The Randolph Harley Power Plant in St. Thomas, USVI. By. ERNICE GILBERT/ V.I. CONSORTIUM
The moves take effect as WAPA's standoff with propane supplier Vitol continues into December. WAPA has said it would run out of propane by late Nov. or early December, and would have to implement rotating blackouts if a deal was not reached, or if it failed to secure another propane supplier.
On Tuesday, WAPA announced that it successfully arranged a shipment of diesel enabling normal power production at the Randolph Harley Power Plant in St. Thomas and the Richmond Power Plant on St. Croix, an indication that its impasse with Vitol continued.
Even so, WAPA said that due to the shift of operations to 100 percent diesel, "there will be sole reliance on the older generation units which may result in a reduction in reliability."
On Wednesday, WAPA CEO Andrew Smith asked the board for temporary permission to purchase propane from a supplier other than Vitol.
The board approved the request to authorize the purchase of propane in an amount “not to exceed the equivalent of $500,000 a day” from either Carib LPG, Rubis, Antilles/Parkland or Polaris.
Discussions were already ongoing with the potential suppliers. Mr. Smith explained that based on the supplier, the full amount could be requested as a lump sum for the entire cargo. This could be as much as $3.5 million for a 7-day supply of propane.
The authorization granted by the board on Wednesday is temporary and expires on January 6, 2023.
In a release issued Tuesday, Mr. Smith said the Aggrekos and Wartsilas, the newer generators, would not be in operation due to their need for propane. However, during the Wednesday meeting he requested that the board authorize a two-year lease extension with Aggreko. WAPA leases the units from Aggreko, but the authority would rather own them and realize substantial savings.
“With the new lease we would be locked into 12 months and at the end of the 12 months we can pay an exit fee and we can get out of the lease,” Mr. Smith stated.
“We’ve been talking about wanting to own assets rather than lease assets,” he added, revealing that there were two parts to the Aggreko lease relative to the structure.
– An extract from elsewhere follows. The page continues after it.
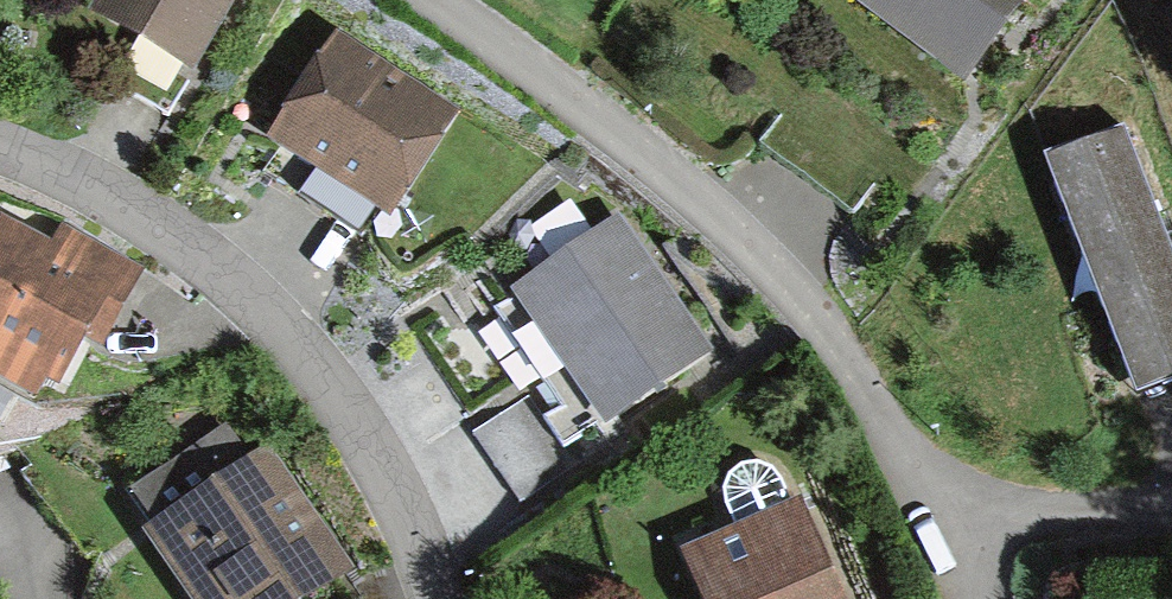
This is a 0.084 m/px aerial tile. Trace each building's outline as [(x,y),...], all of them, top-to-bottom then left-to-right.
[(88,38),(174,81),(215,0),(108,0),(88,38)] [(942,96),(1013,0),(810,0),(942,96)] [(431,112),(330,49),(261,157),(362,221),(431,112)] [(1108,155),(1026,187),(1119,415),(1171,393),(1171,312),(1108,155)] [(695,362),(607,228),(505,295),(593,429),(695,362)] [(3,234),(0,240),(0,420),(37,439),(75,368),(83,372),(128,288),(51,247),(46,256),(3,234)] [(775,470),(729,490),(744,526),(790,506),(775,470)] [(244,477),(135,552),(168,598),(309,598),(323,590),(244,477)] [(786,540),(679,596),(680,598),(817,598),(786,540)]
The first was a monthly capacity charge, and the second was a dollar per kilowatt hour operation and maintenance charge, also known as an energy charge. In the new lease, the dollar per kilowatt hour operation and maintenance or energy charge rate at .0105 cents a kilowatt hour would remain unchanged.
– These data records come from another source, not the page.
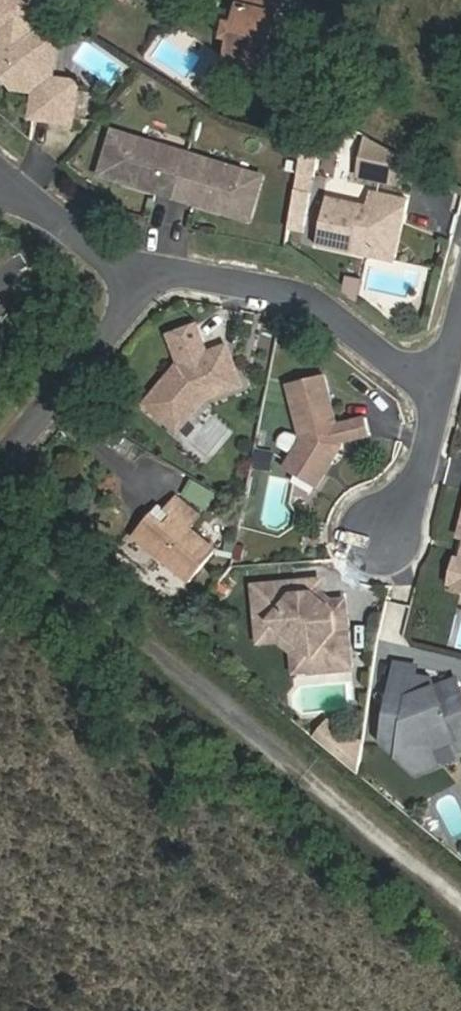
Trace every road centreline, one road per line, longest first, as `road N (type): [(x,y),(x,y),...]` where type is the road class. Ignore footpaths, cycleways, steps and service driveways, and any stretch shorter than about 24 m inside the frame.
road 1 (track): [(460,900),(0,517)]
road 2 (residential): [(444,381),(396,365),(312,301),(284,290),(181,272),(146,283)]
road 3 (residential): [(146,283),(0,466)]
road 4 (residential): [(378,557),(421,473),(444,381)]
road 5 (residential): [(0,185),(146,283)]

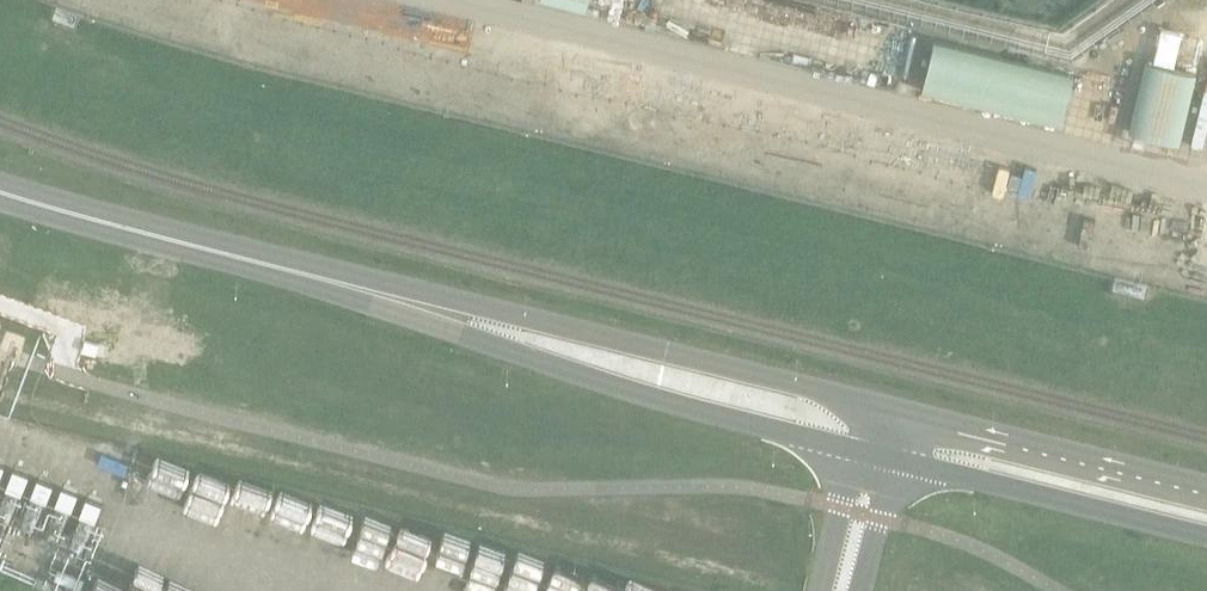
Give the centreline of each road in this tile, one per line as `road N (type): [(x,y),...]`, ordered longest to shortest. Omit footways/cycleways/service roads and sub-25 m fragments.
road 1 (secondary): [(350,286),(461,333),(721,411),(1206,533)]
road 2 (secondary): [(1206,483),(472,304),(350,286)]
road 3 (secondary): [(350,286),(0,191)]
With the exit option, the maximum cost of exiting the lease would be $656,000, which Mr. Smith estimates represents about 8 percent of the annual lease cost.
Aggreko was seeking a 20 percent increase in the capacity cost in the lease, however Mr. Smith stated that his team had been able to “negotiate that down to a 10 percent increase in year one, and a five perfect increase in year two.”
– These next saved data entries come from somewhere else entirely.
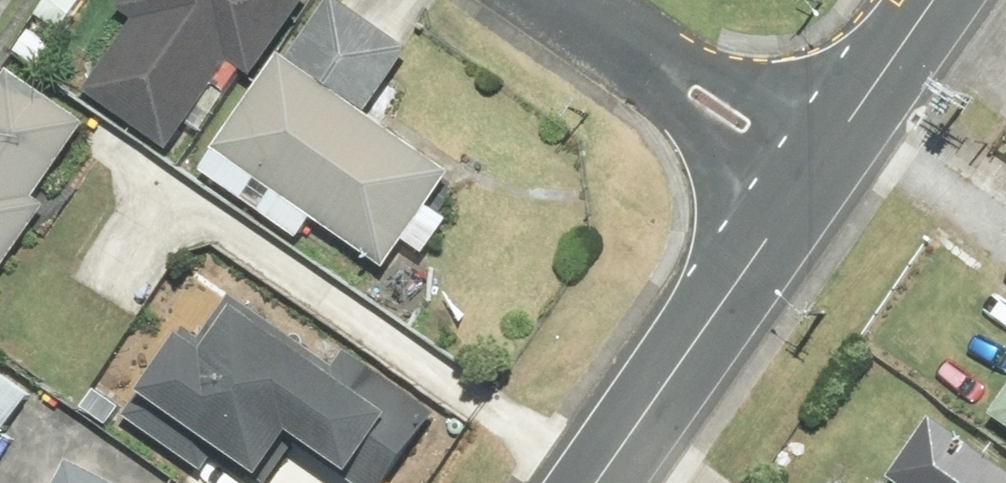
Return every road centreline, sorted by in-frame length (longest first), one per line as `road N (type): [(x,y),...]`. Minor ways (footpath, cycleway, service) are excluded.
road 1 (tertiary): [(596,482),(814,171)]
road 2 (residential): [(569,0),(814,171)]
road 3 (tertiary): [(814,171),(936,0)]

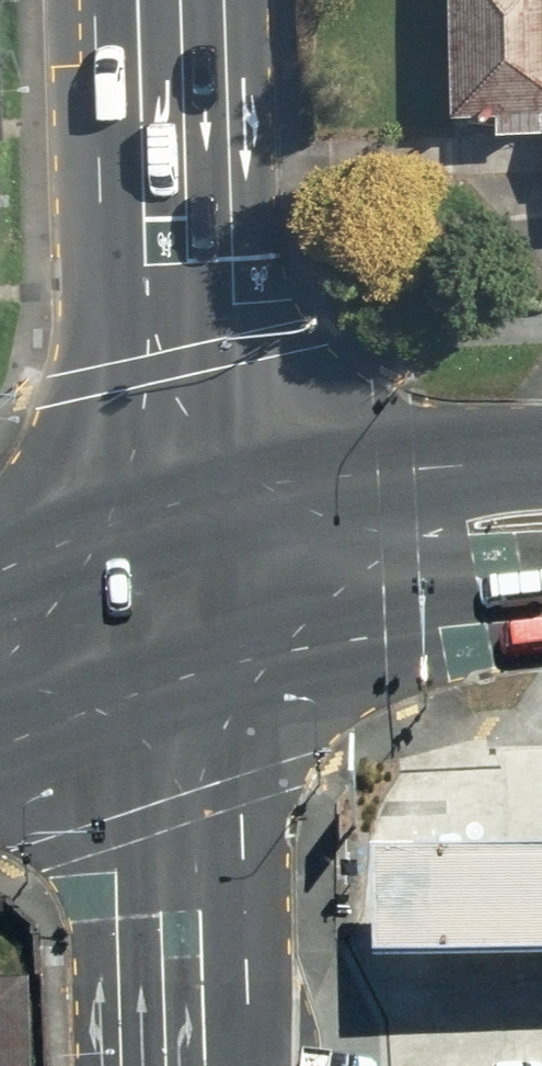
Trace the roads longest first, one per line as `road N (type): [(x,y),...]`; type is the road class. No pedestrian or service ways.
road 1 (primary): [(176,0),(189,528)]
road 2 (primary): [(200,1065),(198,672)]
road 3 (primary): [(189,528),(396,480),(541,464)]
road 4 (primary): [(541,619),(316,645),(198,672)]
road 5 (primary): [(198,672),(0,748)]
road 6 (primary): [(0,592),(189,528)]
road 7 (primary): [(198,672),(189,528)]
That figure would represent $52,000 a month more in capacity charges versus the expiring contract.
“When that steps down to five percent in the second year, that’s a $26,000 increase in the monthly cost of the expired contact,” Mr. Smith explained.
The CEO stated that WAPA currently pays just under $650,000 per month for the Aggreko lease, which would increase to $750,000 per month in the first year of the new lease due to the estimated energy charge. The energy charge varies depending on the production of the assets. As stated previously, the difference in the second year is a $26,000 increase.
The exit fee in the lease would be $656,000 at the end of the 12th month. That figure would decrease by $55,000 per month.
“If we get halfway through the second year the exit cost would be around $325,000 to exit the lease,” Mr. Smith told the board.